There! That’s you as a baby: Cute, innocent, unaware even that your own feet exist. And that’s the picture when you first noticed your feet or hands, the beginning of self-discovery. There you are on an early birthday; you don’t know which, but maybe your third or fourth. School days next, elementary school through awkward teenage high school years. Look, there are the photos related to job, college, wedding, outing with friends or family, mug shot, whatever, all of them seeming to fall in a sequence of individual events, each of them marking a point on a line, and that line perceived as the same line, a continuum of your life.
And yet, how real is the line? How real are the connections between the photos of that baby, the child, the teen, the young adult, and the person whose image you see in a mirror today?
If you are interested in how you came to be the person you currently are, that’s an interest worth some introspection. Can you actually recognize a continuum? Or do you see your life in those photos like the saccades of eyes scanning the lines of an autobiography?
Remember “The Rainbow” by Wordsworth? Oh! right; that’s the title given it by people not named Wordsworth. You might know it from its first line, “My Heart Leaps Up,” or from its most famous line, “The Child is father of the Man.” Many have repeated that famous thought, even the bands Beach Boys and Blood, Sweat, and Tears, the latter group changing it to “Child is father to the man.”

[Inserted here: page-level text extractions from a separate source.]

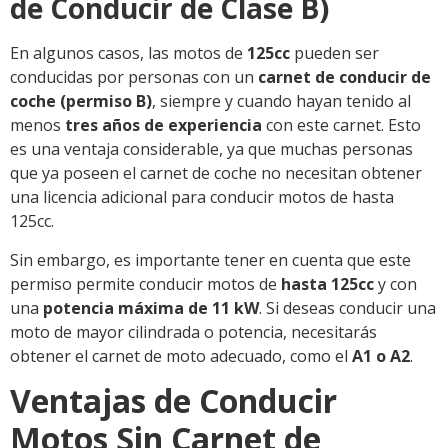
de Conducir de Clase B)
En algunos casos, las motos de
125cc
pueden ser
conducidas por personas con un
carnet de conducir de
coche (permiso B)
, siempre y cuando hayan tenido al
menos
tres años de experiencia
con este carnet. Esto
es una ventaja considerable, ya que muchas personas
que ya poseen el carnet de coche no necesitan obtener
una licencia adicional para conducir motos de hasta
125cc.
Sin embargo, es importante tener en cuenta que este
permiso permite conducir motos de
hasta 125cc
y con
una
potencia máxima de 11 kW
. Si deseas conducir una
moto de mayor cilindrada o potencia, necesitarás
obtener el carnet de moto adecuado, como el
A1 o A2
.
Ventajas de Conducir
Motos Sin Carnet de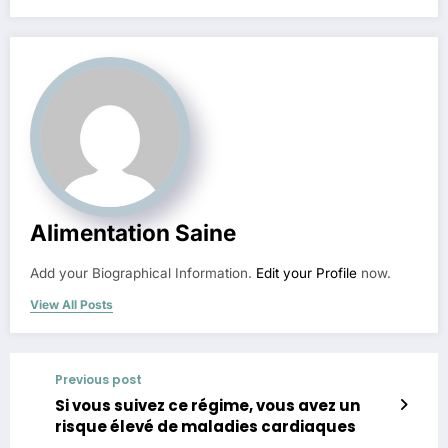
Alimentation Saine
Add your Biographical Information.
Edit your Profile
now.
View All Posts
Previous post
Si vous suivez ce régime, vous avez un
risque élevé de maladies cardiaques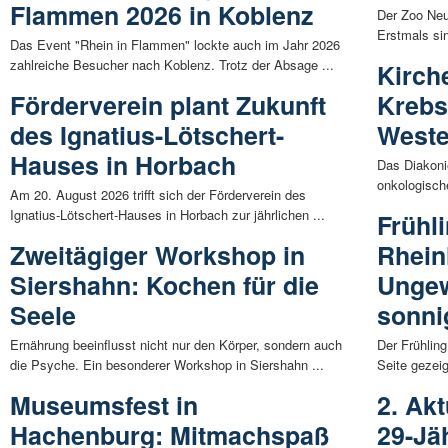
Flammen 2026 in Koblenz
Der Zoo Neu
Erstmals si
Das Event "Rhein in Flammen" lockte auch im Jahr 2026
zahlreiche Besucher nach Koblenz. Trotz der Absage ...
Kirch
Förderverein plant Zukunft
Krebs
des Ignatius-Lötschert-
Weste
Hauses in Horbach
Das Diakonie
onkologisch
Am 20. August 2026 trifft sich der Förderverein des
Ignatius-Lötschert-Hauses in Horbach zur jährlichen ...
Frühl
Zweitägiger Workshop in
Rhein
Siershahn: Kochen für die
Ungew
Seele
sonni
Ernährung beeinflusst nicht nur den Körper, sondern auch
Der Frühling
die Psyche. Ein besonderer Workshop in Siershahn ...
Seite gezeig
Museumsfest in
2. Ak
Hachenburg: Mitmachspaß
29-Jäh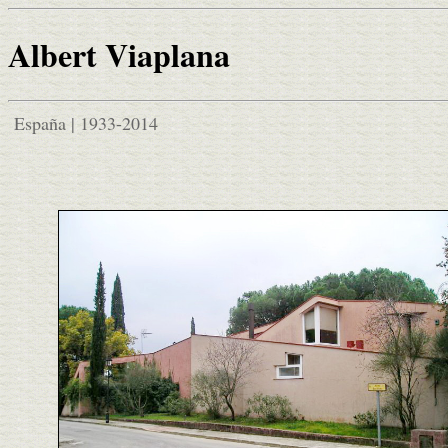
Albert Viaplana
España | 1933-2014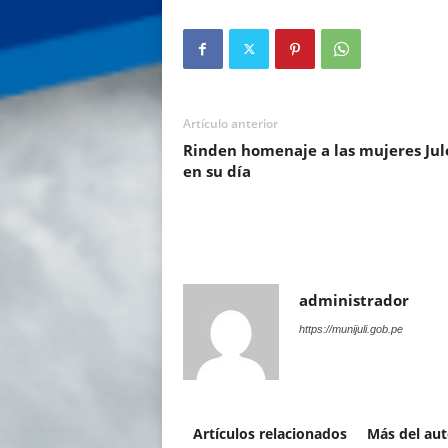
Artículo anterior
Rinden homenaje a las mujeres Jul
en su día
administrador
https://munijuli.gob.pe
Artículos relacionados
Más del aut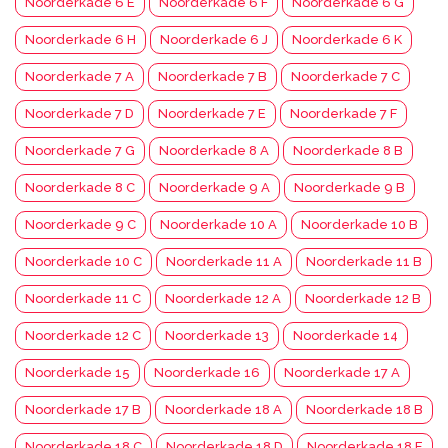
Noorderkade 6 E
Noorderkade 6 F
Noorderkade 6 G
Noorderkade 6 H
Noorderkade 6 J
Noorderkade 6 K
Noorderkade 7 A
Noorderkade 7 B
Noorderkade 7 C
Noorderkade 7 D
Noorderkade 7 E
Noorderkade 7 F
Noorderkade 7 G
Noorderkade 8 A
Noorderkade 8 B
Noorderkade 8 C
Noorderkade 9 A
Noorderkade 9 B
Noorderkade 9 C
Noorderkade 10 A
Noorderkade 10 B
Noorderkade 10 C
Noorderkade 11 A
Noorderkade 11 B
Noorderkade 11 C
Noorderkade 12 A
Noorderkade 12 B
Noorderkade 12 C
Noorderkade 13
Noorderkade 14
Noorderkade 15
Noorderkade 16
Noorderkade 17 A
Noorderkade 17 B
Noorderkade 18 A
Noorderkade 18 B
Noorderkade 18 C
Noorderkade 18 D
Noorderkade 18 E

Was that baby your parent? Did that baby in the photo engender your character? What are the connections you see among those photos other than some similar facial features? Does each photo represent a different “parent” of the person you see in your latest selfie?

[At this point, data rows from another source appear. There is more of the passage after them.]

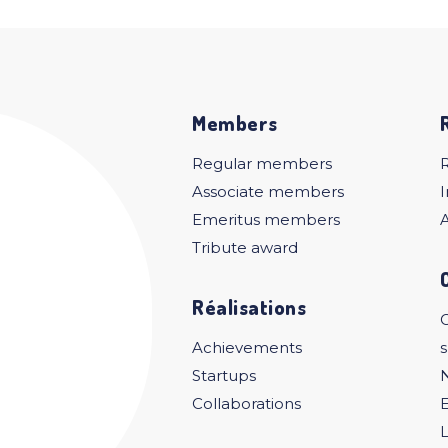
Members
Regular members
Associate members
I
Emeritus members
A
Tribute award
Réalisations
C
Achievements
Startups
Collaborations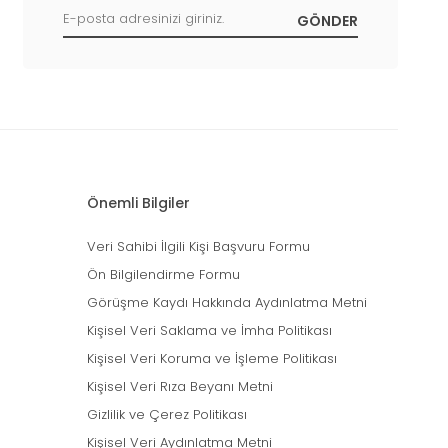
Önemli Bilgiler
Veri Sahibi İlgili Kişi Başvuru Formu
Ön Bilgilendirme Formu
Görüşme Kaydı Hakkında Aydınlatma Metni
Kişisel Veri Saklama ve İmha Politikası
Kişisel Veri Koruma ve İşleme Politikası
Kişisel Veri Rıza Beyanı Metni
Gizlilik ve Çerez Politikası
Kişisel Veri Aydınlatma Metni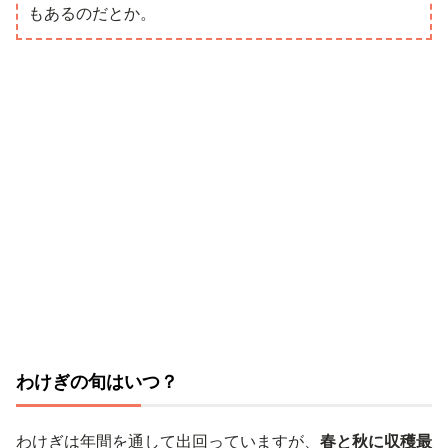
もあるのだとか。
わけぎの旬はいつ？
わけぎは年間を通して出回っていますが、
春と秋に収穫最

Is your life a continuum or a discontinuous series of individuals represented by those photos? There’s a Calculus here that begs another question. Is the continuum of your life something you merely impose from the perspective of a personal history? Are you the living manifestation of an arrow flying smoothly or one moving in jerks from position to position?

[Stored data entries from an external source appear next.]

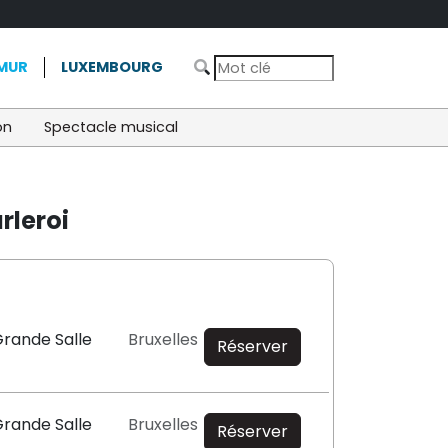
MUR
LUXEMBOURG
on
Spectacle musical
rleroi
Grande Salle
Bruxelles
Réserver
Grande Salle
Bruxelles
Réserver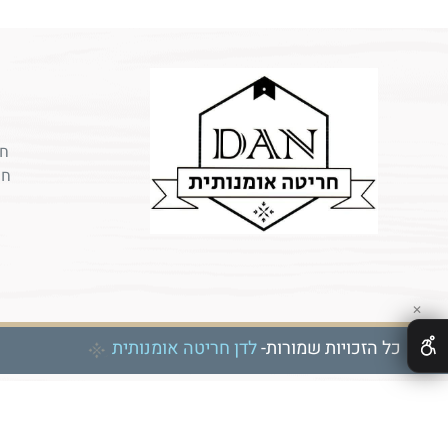
חר
חר
✕
כל הזכויות שמורות-
לדן חריטה אומנותית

Would you argue that the film of your life is actually a sequence of still photos? Is your life a demonstration of Xeno’s paradox or its resolution? Scan those pictures now laid out in sequence on the coffee table. Is that baby in the first photo parent to one, some, or all of the others? Or is it an ancient ancestor with only a distant relationship, like the one that joins you loosely to your Great-great-great-great Grandfather? Are all those photos “generations” of you?